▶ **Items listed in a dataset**

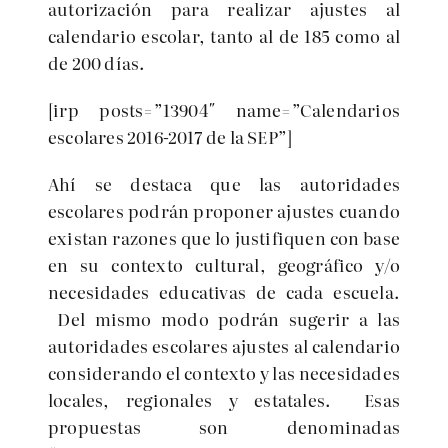
autorización para realizar ajustes al
calendario escolar, tanto al de 185 como al
de 200 días.
[irp posts=”13904″ name=”Calendarios
escolares 2016-2017 de la SEP”]
Ahí se destaca que las autoridades
escolares podrán proponer ajustes cuando
existan razones que lo justifiquen con base
en su contexto cultural, geográfico y/o
necesidades educativas de cada escuela.
Del mismo modo podrán sugerir a las
autoridades escolares ajustes al calendario
considerando el contexto y las necesidades
locales, regionales y estatales. Esas
propuestas son denominadas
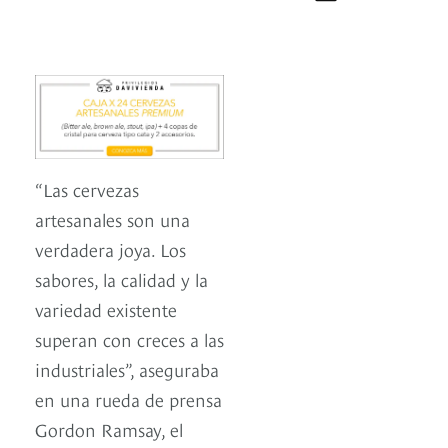
“Las cervezas
artesanales son una
verdadera joya. Los
sabores, la calidad y la
variedad existente
superan con creces a las
industriales”, aseguraba
en una rueda de prensa
Gordon Ramsay, el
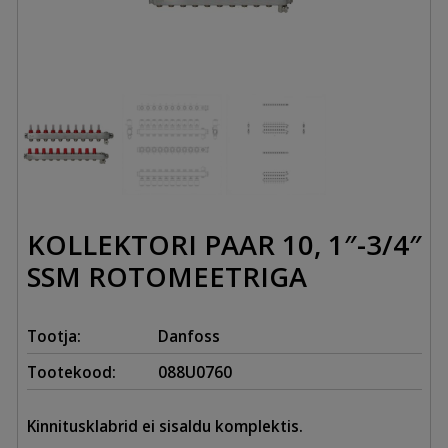
KOLLEKTORI PAAR 10, 1″-3/4″
SSM ROTOMEETRIGA
Tootja:
Danfoss
Tootekood:
088U0760
Kinnitusklabrid ei sisaldu komplektis.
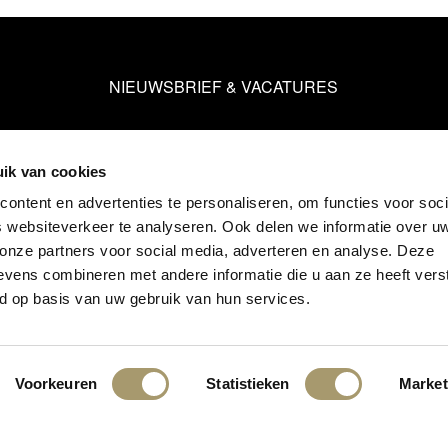
NIEUWSBRIEF & VACATURES
AANMELDEN NIEUWSBRIEF
ik van cookies
ontent en advertenties te personaliseren, om functies voor soci
WERKEN BIJ LATOUR
 websiteverkeer te analyseren. Ook delen we informatie over u
 onze partners voor social media, adverteren en analyse. Deze
vens combineren met andere informatie die u aan ze heeft vers
d op basis van uw gebruik van hun services.
 Copyright 2026
|
Privacy statement
|
Voorwaarden
|
Huisrege
Voorkeuren
Statistieken
Market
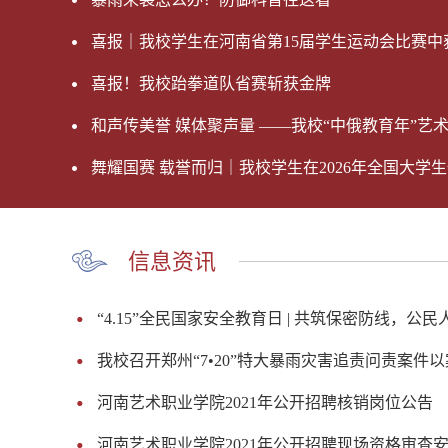
喜报｜我校学生在河南省第15届学生运动会比赛中
喜报！我校跆拳道队省赛斩获金牌
和声传美誉 媒体聚声量 ——我校“中俄教育年”艺术交
舞耀国赛 载誉而归｜我校学生在2026年全国大学生体
信息资讯
“4.15”全民国家安全教育日 | 共筑保密防线，公
我校召开郑州“7•20”特大暴雨灾害追责问责案件以案
河南艺术职业学院2021年公开招聘核销岗位公告
河南艺术职业学院2021年公开招聘现场资格审查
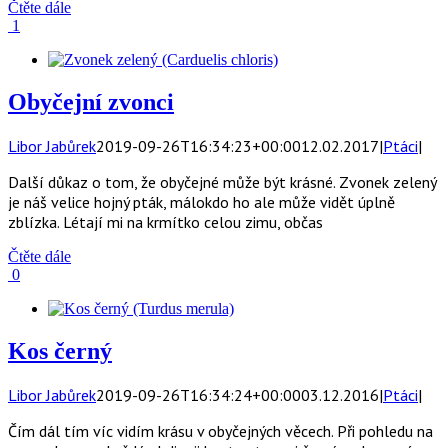
Čtěte dále
1
Obyčejní zvonci
Libor Jabůrek
2019-09-26T16:34:23+00:00
12.02.2017
|
Ptáci
|
Další důkaz o tom, že obyčejné může být krásné. Zvonek zelený
je náš velice hojný pták, málokdo ho ale může vidět úplně
zblízka. Létají mi na krmítko celou zimu, občas
Čtěte dále
0
Kos černý
Libor Jabůrek
2019-09-26T16:34:24+00:00
03.12.2016
|
Ptáci
|
Čím dál tím víc vidím krásu v obyčejných věcech. Při pohledu na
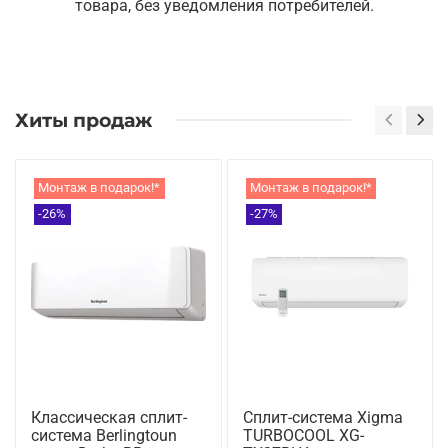
товара, без уведомления потребителей.
Хиты продаж
Монтаж в подарок!*
Монтаж в подарок!*
-26%
-27%
Классическая сплит-
Сплит-система Xigma
система Berlingtoun
TURBOCOOL XG-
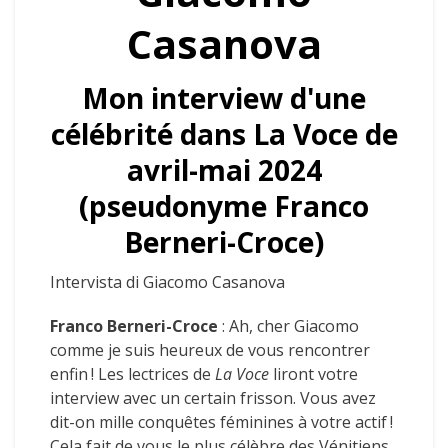
Casanova
Mon interview d'une
célébrité dans La Voce de
avril-mai 2024
(pseudonyme Franco
Berneri-Croce)
Intervista di Giacomo Casanova
Franco Berneri-Croce
: Ah, cher Giacomo
comme je suis heureux de vous rencontrer
enfin ! Les lectrices de
La Voce
liront votre
interview avec un certain frisson. Vous avez
dit-on mille conquêtes féminines à votre actif !
Cela fait de vous le plus célèbre des Vénitiens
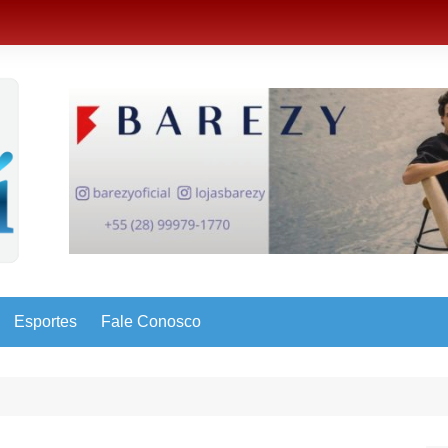
Esportes
Fale Conosco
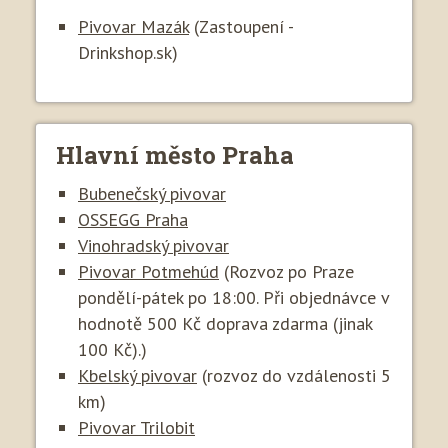
Pivovar Mazák
(Zastoupení -
Drinkshop.sk)
Hlavní město Praha
Bubenečský pivovar
OSSEGG Praha
Vinohradský pivovar
Pivovar Potmehúd
(Rozvoz po Praze
pondělí-pátek po 18:00. Při objednávce v
hodnotě 500 Kč doprava zdarma (jinak
100 Kč).)
Kbelský pivovar
(rozvoz do vzdálenosti 5
km)
Pivovar Trilobit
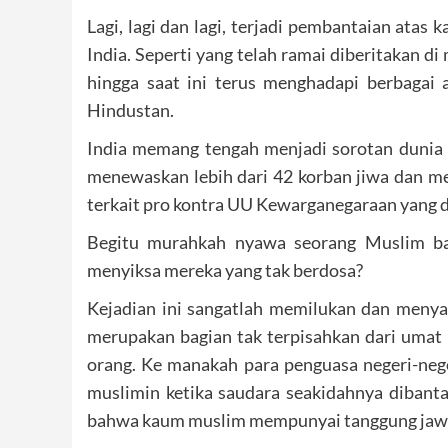
Lagi, lagi dan lagi, terjadi pembantaian atas 
India. Seperti yang telah ramai diberitakan d
hingga saat ini terus menghadapi berbagai
Hindustan.
India memang tengah menjadi sorotan dunia 
menewaskan lebih dari 42 korban jiwa dan me
terkait pro kontra UU Kewarganegaraan yang d
Begitu murahkah nyawa seorang Muslim b
menyiksa mereka yang tak berdosa?
Kejadian ini sangatlah memilukan dan menyak
merupakan bagian tak terpisahkan dari umat I
orang. Ke manakah para penguasa negeri-neg
muslimin ketika saudara seakidahnya dibanta
bahwa kaum muslim mempunyai tanggung jawa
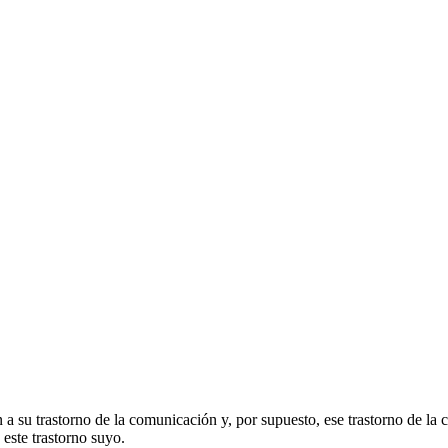
a su trastorno de la comunicación y, por supuesto, ese trastorno de l
este trastorno suyo.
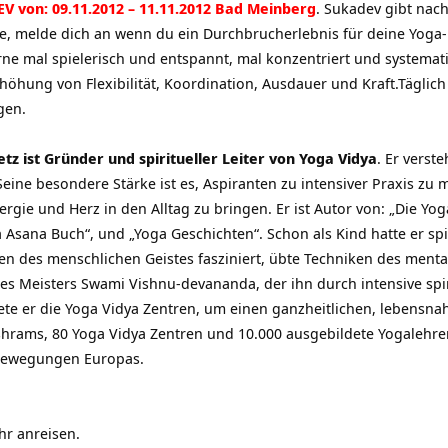
V von: 09.11.2012 – 11.11.2012 Bad Meinberg
. Sukadev gibt nach
te, melde dich an wenn du ein Durchbrucherlebnis für deine Yoga-P
rne mal spielerisch und entspannt, mal konzentriert und systemati
höhung von Flexibilität, Koordination, Ausdauer und Kraft.Täglic
gen.
tz ist Gründer und spiritueller Leiter von Yoga Vidya
. Er verst
ine besondere Stärke ist es, Aspiranten zu intensiver Praxis zu 
gie und Herz in den Alltag zu bringen. Er ist Autor von: „Die Yo
 Asana Buch“, und „Yoga Geschichten“. Schon als Kind hatte er spi
en des menschlichen Geistes fasziniert, übte Techniken des menta
nes Meisters Swami Vishnu-devananda, der ihn durch intensive spir
ete er die Yoga Vidya Zentren, um einen ganzheitlichen, lebensna
shrams, 80 Yoga Vidya Zentren und 10.000 ausgebildete Yogalehr
 Bewegungen Europas.
hr anreisen.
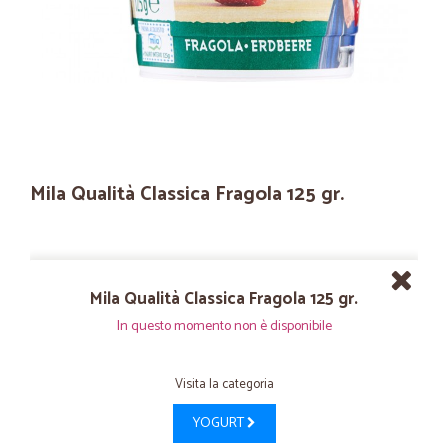
Mila Qualità Classica Fragola 125 gr.
Mila Qualità Classica Fragola 125 gr.
In questo momento non è disponibile
Visita la categoria
YOGURT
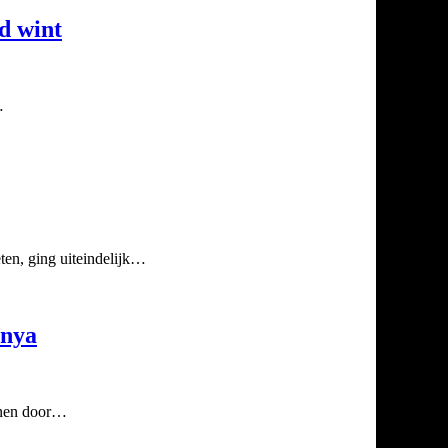
d wint
…
eten, ging uiteindelijk…
anya
onnen door…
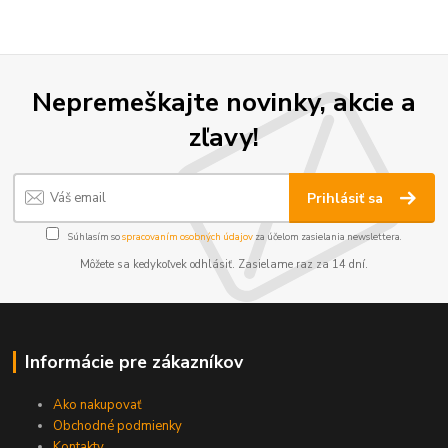
Nepremeškajte novinky, akcie a
zľavy!
Prihlásiť sa
Súhlasím so
spracovaním osobných údajov
za účelom zasielania newslettera.
Môžete sa kedykoľvek odhlásiť. Zasielame raz za 14 dní.
Informácie pre zákazníkov
Ako nakupovať
Obchodné podmienky
Kontakty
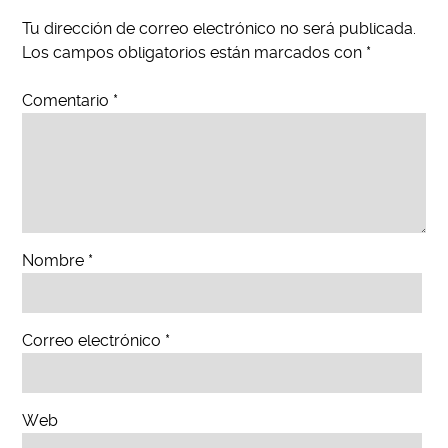
Tu dirección de correo electrónico no será publicada.
Los campos obligatorios están marcados con
*
Comentario
*
Nombre
*
Correo electrónico
*
Web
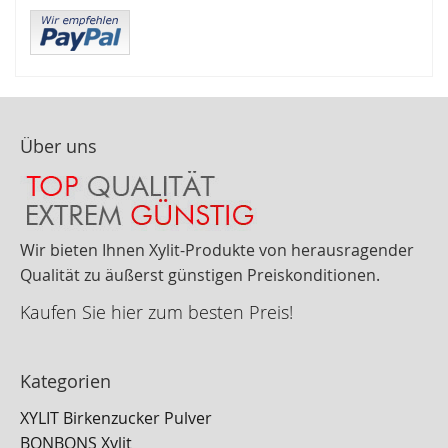
Über uns
Wir bieten Ihnen Xylit-Produkte von herausragender
Qualität zu äußerst günstigen Preiskonditionen.
Kaufen Sie hier zum besten Preis!
Kategorien
XYLIT Birkenzucker Pulver
BONBONS Xylit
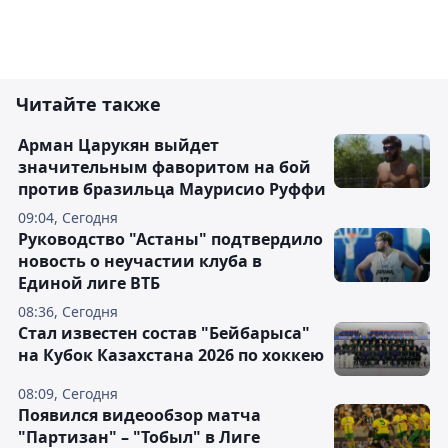
Читайте также
Арман Царукян выйдет
значительным фаворитом на бой
против бразильца Маурисио Руффи
09:04, Сегодня
Руководство "Астаны" подтвердило
новость о неучастии клуба в
Единой лиге ВТБ
08:36, Сегодня
Стал известен состав "Бейбарыса"
на Кубок Казахстана 2026 по хоккею
08:09, Сегодня
Появился видеообзор матча
"Партизан" – "Тобыл" в Лиге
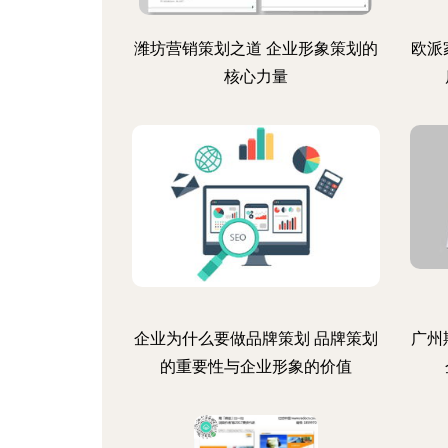
潍坊营销策划之道 企业形象策划的
欧派
核心力量
企业为什么要做品牌策划 品牌策划
广州
的重要性与企业形象的价值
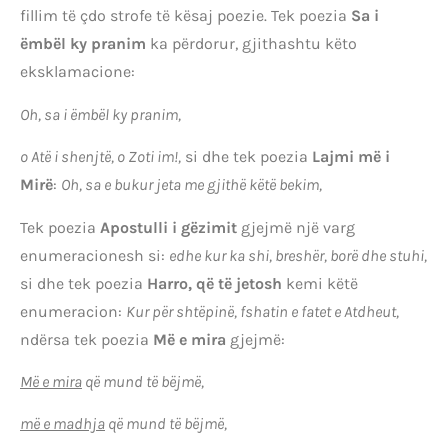
fillim të çdo strofe të kësaj poezie. Tek poezia
Sa i
ëmbël ky pranim
ka përdorur, gjithashtu këto
eksklamacione:
Oh, sa i ëmbël ky pranim,
o Atë i shenjtë, o Zoti im!,
si dhe tek poezia
Lajmi më i
Mirë
:
Oh, sa e bukur jeta me gjithë këtë bekim,
Tek poezia
Apostulli i gëzimit
gjejmë një varg
enumeracionesh si:
edhe kur ka shi, breshër, borë dhe stuhi,
si dhe tek poezia
Harro, që të jetosh
kemi këtë
enumeracion:
Kur për shtëpinë, fshatin e fatet e Atdheut,
ndërsa tek poezia
Më e mira
gjejmë:
Më e mira
që mund të bëjmë,
më e madhja
që mund të bëjmë,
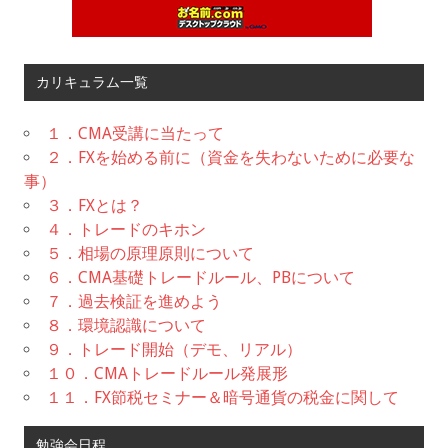
カリキュラム一覧
１．CMA受講に当たって
２．FXを始める前に（資金を失わないために必要な
事）
３．FXとは？
４．トレードのキホン
５．相場の原理原則について
６．CMA基礎トレードルール、PBについて
７．過去検証を進めよう
８．環境認識について
９．トレード開始（デモ、リアル）
１０．CMAトレードルール発展形
１１．FX節税セミナー＆暗号通貨の税金に関して
勉強会日程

▶ **Activity**
Please copy out each line of the data in which the word "Croce" occurs.

▶ **Worked solution**
Berneri-Croce)
Franco Berneri-Croce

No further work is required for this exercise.